Hani o Lüleburgaz’da, Çorlu’da, Bursa’da ve Deliorman’da “yağmur duası”, “Büyük Göçün Başladığı Acı Gün” vb vesilesiyle dinlenen davullar, yenen çevirmeler, kıvrılan göbeklerin pek anlamı yok. İşin acı tarafı bir de şudur:

DOST Parti Genel Başkan Yardımcısı görevine yükselmiş Mehmet Hoca gibi bir arkadaşın halk önünde yaptığı konuşmalarda ve TV söyleşilerinde “politik vurgulama“, “günün ödevlerine parmak basma” özellikli ortaya çıkmamasıdır.

Bu etkinliklerden birinin “Ergenekon Irmağı” boyunda yapılması ise bende şu çağrışımları uyandırdı. Uzak geçmişte balık oynaşan, sonra kirlenen ve kokan bu ırmak bizim Bulgaristan’daki durumumuza ayna tutuyor.

Biz de berraktık, 50’li yıllarda Türklüğümüz kükremişti, sonra zehirlenip bulandık, sonra ipe çekildik, zindanda çürütülürken koktuk, pis pis koktuk ve koptuk. Birbirimizden koptuk. İşte bu olay ideolojik yaklaşım bekliyor. Siyasetin kuru temizliği ideolojidir. Ama neo-liberalizm ya da faşizm değil.

Biz parçalandık ve dağıldık ve durula-bilmemiz için yeni ideallerin denizinde yıkanmamız, aklanmamız yeni inançlarla yüreklenmemiz ve zaferden zafere yürümemiz gerekiyor.

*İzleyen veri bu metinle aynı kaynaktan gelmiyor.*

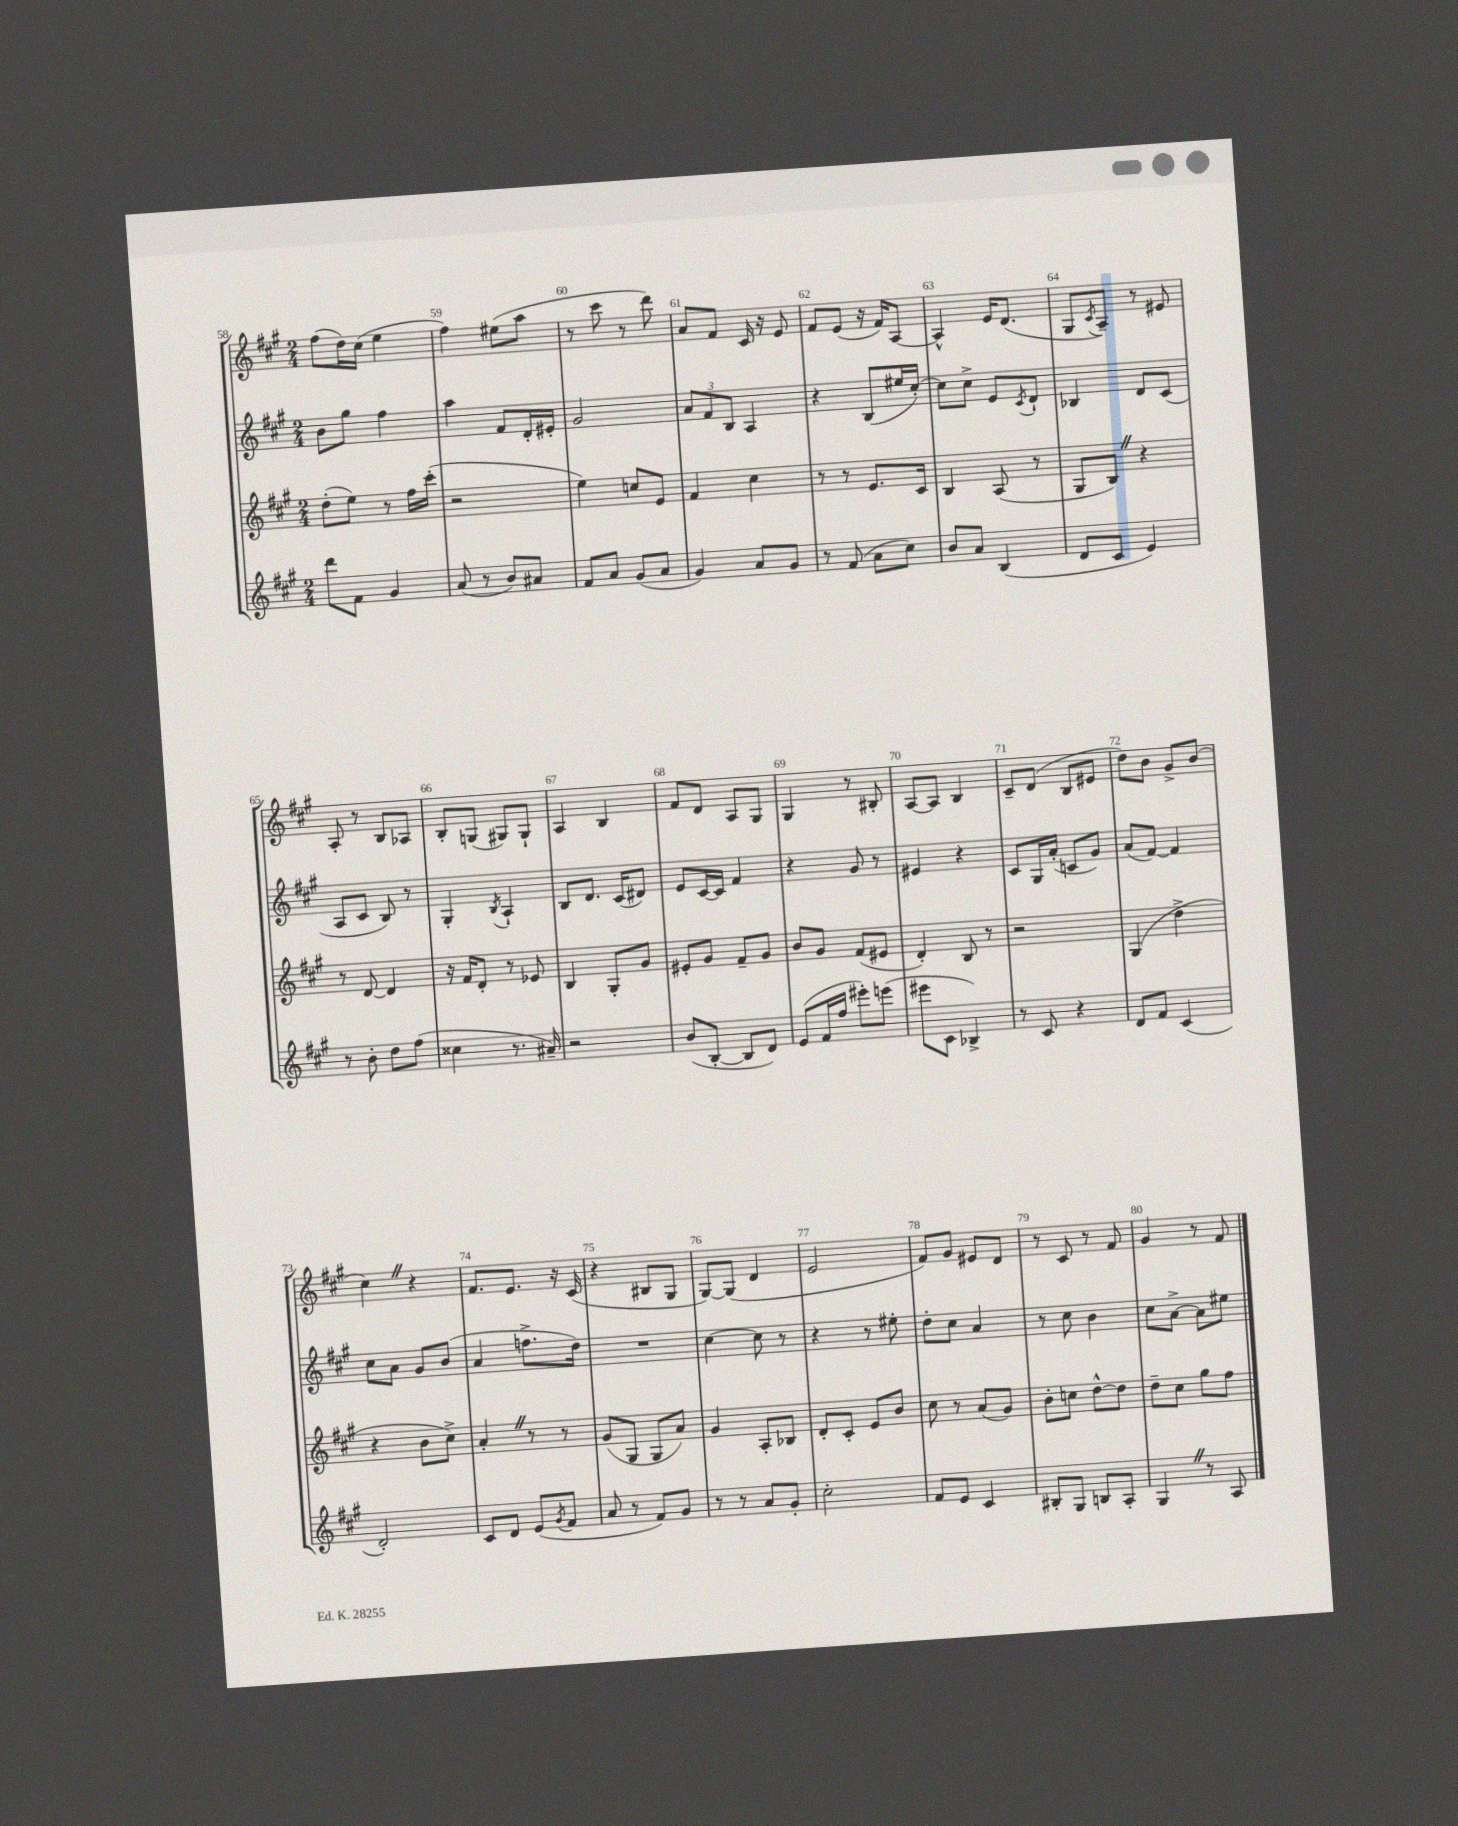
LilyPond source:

<<
\new StaffGroup <<
\new Staff = "s0" {
    \clef treble \key a \major \numericTimeSignature \time 2/4
    fis''8( d''16) cis''16( e''4 |
    fis''4) eis''8( a''8 |
    r8 cis'''8 r8 d'''8) |
    a'8 fis'8 cis'16 r16 e'8 |
    fis'8 e'8( r16 fis'16) a8~ |
    a4-^ e'16 d'8.( |
    gis8 \acciaccatura { cis'8 } a8--) r8 eis'8 |
    a8-. r8 b8 aes8 |
    b8-. g8( gis8) gis8-! |
    a4 b4 |
    fis'8 d'8 a8 gis8 |
    gis4 r8 bis8-. |
    a8~ a8 b4 |
    cis'8-- d'8( b8 eis'8 |
    d''8) b'8 gis'8-> b'8( |
    cis''4) \once \override BreathingSign.text = \markup { \musicglyph "scripts.caesura.straight" } \breathe r4 |
    fis'8. e'8. r16 cis'16( |
    r4 bis8 gis8 |
    gis8~) gis8( d'4 |
    e'2 |
    fis'8) gis'8 eis'8 d'8 |
    r8 cis'8 r8 fis'8 |
    gis'4 r8 fis'8 \bar "|." |
}
\new Staff = "s1" {
    \clef treble \key a \major \numericTimeSignature \time 2/4
    b'8 gis''8 fis''4 |
    a''4 fis'8 d'16-. eis'16-. |
    gis'2 |
    \tuplet 3/2 { a'8 fis'8 b8 } a4 |
    r4 b8( eis''16 cis''16~-.) |
    cis''8 cis''8-> e'8 \acciaccatura { cis'8 } d'8-! |
    bes4 d'8 cis'8( |
    a8 cis'8 b8) r8 |
    gis4-. \acciaccatura { b8 } a4-! |
    b8 d'8. cis'16( dis'8) |
    e'8 cis'16~ cis'16 fis'4 |
    r4 gis'8 r8 |
    eis'4 r4 |
    cis'8 gis16 a'16-.( c'8 gis'8) |
    a'8( fis'8~) fis'4 |
    cis''8 a'8 gis'8 b'8( |
    a'4 f''8.-> d''16) |
    R2 |
    cis''4~ cis''8 r8 |
    r4 r8 eis''8-. |
    d''8-. cis''8 a'4 |
    r8 cis''8 b'4 |
    cis''8 a'8~-> a'8 eis''8 \bar "|." |
}
\new Staff = "s2" {
    \clef treble \key a \major \numericTimeSignature \time 2/4
    d''8-.( e''8) r8 fis''16 cis'''16-.( |
    r2 |
    e''4) c''8 e'8 |
    fis'4 cis''4 |
    r8 r8 e'8. cis'16 |
    b4 a8( r8 |
    gis8 b8) \once \override BreathingSign.text = \markup { \musicglyph "scripts.caesura.straight" } \breathe r4 |
    r8 d'8~ d'4 |
    r16 fis'16 d'8-. r8 ees'8 |
    b4 gis8-. gis'8 |
    eis'8-. gis'8 fis'8-- gis'8 |
    b'8 gis'8 fis'8( eis'8 |
    d'4-.) b8 r8 |
    r2 |
    gis4( d''4-> |
    r4 b'8 cis''8->) |
    a'4-. \once \override BreathingSign.text = \markup { \musicglyph "scripts.caesura.straight" } \breathe r8 r8 |
    gis'8( gis8 gis8 a'8) |
    gis'4 a8-. bes8 |
    d'8-. cis'8-. e'8 b'8 |
    cis''8 r8 a'8( gis'8) |
    b'8-. c''8 d''8~-^ d''8 |
    d''8-- cis''8 gis''8 fis''8 \bar "|." |
}
\new Staff = "s3" {
    \clef treble \key a \major \numericTimeSignature \time 2/4
    d'''8 fis'8 gis'4 |
    a'8( r8 b'8) ais'8 |
    fis'8 a'8 gis'8( a'8 |
    gis'4) a'8 gis'8 |
    r8 fis'8( a'8 cis''8) |
    b'8 a'8 b4( |
    d'8 cis'8 e'4) |
    r8 b'8-. d''8 fis''8( |
    cisis''4 r8. ais'16--) |
    r2 |
    b'8( b8~-. b8 d'8) |
    e'8( fis'16 fis''16 eis'''8-.) e'''8( |
    eis'''8 cis'8 bes4->) |
    r8 cis'8 r4 |
    d'8 fis'8 cis'4( |
    d'2-.) |
    cis'8 d'8 e'8( \acciaccatura { gis'8 } fis'8 |
    a'8 r8 fis'8) gis'8 |
    r8 r8 a'8 gis'8-. |
    cis''2-. |
    fis'8 e'8 cis'4 |
    bis8-. gis8 b8 a8-. |
    gis4 \once \override BreathingSign.text = \markup { \musicglyph "scripts.caesura.straight" } \breathe r8 a8 \bar "|." |
}
>>
>>
\layout { \context { \Score currentBarNumber = #58 \override BarNumber.break-visibility = ##(#f #t #t) barNumberVisibility = #all-bar-numbers-visible } }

Bu seçimde köylerimizde buluşalım. Kuzuları orada yiyelim!

Eski ağaçların dostum Menderes’in kirazları tatlıdır. Bahçıvanların vazifesi onların çubuklarını genç fidanlara aşılamaktır. Şimdi kiraz zamanıdır. Etrafımıza bakınalım ve sorunlarımıza yeni çözüm arayalım ve siyasette sular neden durulmuyor. Acaba gene mi tuzağa düştük diye derin derin düşünelim. İnsanların gözlerine bakmaya, yüzlerini okumaya alışalım. Fidanlara en tatlı kirazlardan kalem aşılayalım.

Bu işi yapmak için ne “Mahorka” ne de votka içmeye gerek var.

Hayatı okumamız yeterlidir. En iyi günler sizin olsun!